Short exercise:
Can you swap "collector number" for "field number" throughout the listing and give back every line otherwise unchanged?

Dataset items:
◆ ◆ ◆

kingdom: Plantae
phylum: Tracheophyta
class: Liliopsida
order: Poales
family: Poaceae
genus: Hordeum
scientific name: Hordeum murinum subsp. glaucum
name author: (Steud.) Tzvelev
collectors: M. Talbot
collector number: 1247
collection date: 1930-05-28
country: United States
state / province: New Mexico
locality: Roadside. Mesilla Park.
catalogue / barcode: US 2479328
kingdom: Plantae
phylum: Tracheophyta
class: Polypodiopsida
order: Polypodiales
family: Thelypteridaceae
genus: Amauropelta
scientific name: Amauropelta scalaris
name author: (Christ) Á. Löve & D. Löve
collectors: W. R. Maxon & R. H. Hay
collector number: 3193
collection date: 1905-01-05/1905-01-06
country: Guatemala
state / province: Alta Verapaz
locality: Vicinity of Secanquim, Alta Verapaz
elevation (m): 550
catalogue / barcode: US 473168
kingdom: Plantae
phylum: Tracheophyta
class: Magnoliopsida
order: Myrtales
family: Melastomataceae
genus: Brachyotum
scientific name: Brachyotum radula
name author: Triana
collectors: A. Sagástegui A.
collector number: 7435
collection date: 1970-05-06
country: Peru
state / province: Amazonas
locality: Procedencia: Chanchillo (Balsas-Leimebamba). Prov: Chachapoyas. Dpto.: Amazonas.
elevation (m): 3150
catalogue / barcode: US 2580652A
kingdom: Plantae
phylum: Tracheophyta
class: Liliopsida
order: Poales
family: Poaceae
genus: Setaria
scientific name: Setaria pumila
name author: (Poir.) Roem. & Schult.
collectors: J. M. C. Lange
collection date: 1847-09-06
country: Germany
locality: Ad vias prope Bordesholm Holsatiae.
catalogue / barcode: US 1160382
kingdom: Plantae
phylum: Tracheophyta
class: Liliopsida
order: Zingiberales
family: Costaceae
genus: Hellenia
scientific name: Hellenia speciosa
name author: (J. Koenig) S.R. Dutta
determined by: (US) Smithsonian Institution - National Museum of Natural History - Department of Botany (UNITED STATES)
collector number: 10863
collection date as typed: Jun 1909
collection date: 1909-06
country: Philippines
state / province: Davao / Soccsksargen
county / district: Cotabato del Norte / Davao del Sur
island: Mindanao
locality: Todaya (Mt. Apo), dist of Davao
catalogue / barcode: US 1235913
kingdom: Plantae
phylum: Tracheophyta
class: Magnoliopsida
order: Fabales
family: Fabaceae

◆ ◆ ◆

Response for this exercise:
kingdom: Plantae
phylum: Tracheophyta
class: Liliopsida
order: Poales
family: Poaceae
genus: Hordeum
scientific name: Hordeum murinum subsp. glaucum
name author: (Steud.) Tzvelev
collectors: M. Talbot
field number: 1247
collection date: 1930-05-28
country: United States
state / province: New Mexico
locality: Roadside. Mesilla Park.
catalogue / barcode: US 2479328
kingdom: Plantae
phylum: Tracheophyta
class: Polypodiopsida
order: Polypodiales
family: Thelypteridaceae
genus: Amauropelta
scientific name: Amauropelta scalaris
name author: (Christ) Á. Löve & D. Löve
collectors: W. R. Maxon & R. H. Hay
field number: 3193
collection date: 1905-01-05/1905-01-06
country: Guatemala
state / province: Alta Verapaz
locality: Vicinity of Secanquim, Alta Verapaz
elevation (m): 550
catalogue / barcode: US 473168
kingdom: Plantae
phylum: Tracheophyta
class: Magnoliopsida
order: Myrtales
family: Melastomataceae
genus: Brachyotum
scientific name: Brachyotum radula
name author: Triana
collectors: A. Sagástegui A.
field number: 7435
collection date: 1970-05-06
country: Peru
state / province: Amazonas
locality: Procedencia: Chanchillo (Balsas-Leimebamba). Prov: Chachapoyas. Dpto.: Amazonas.
elevation (m): 3150
catalogue / barcode: US 2580652A
kingdom: Plantae
phylum: Tracheophyta
class: Liliopsida
order: Poales
family: Poaceae
genus: Setaria
scientific name: Setaria pumila
name author: (Poir.) Roem. & Schult.
collectors: J. M. C. Lange
collection date: 1847-09-06
country: Germany
locality: Ad vias prope Bordesholm Holsatiae.
catalogue / barcode: US 1160382
kingdom: Plantae
phylum: Tracheophyta
class: Liliopsida
order: Zingiberales
family: Costaceae
genus: Hellenia
scientific name: Hellenia speciosa
name author: (J. Koenig) S.R. Dutta
determined by: (US) Smithsonian Institution - National Museum of Natural History - Department of Botany (UNITED STATES)
field number: 10863
collection date as typed: Jun 1909
collection date: 1909-06
country: Philippines
state / province: Davao / Soccsksargen
county / district: Cotabato del Norte / Davao del Sur
island: Mindanao
locality: Todaya (Mt. Apo), dist of Davao
catalogue / barcode: US 1235913
kingdom: Plantae
phylum: Tracheophyta
class: Magnoliopsida
order: Fabales
family: Fabaceae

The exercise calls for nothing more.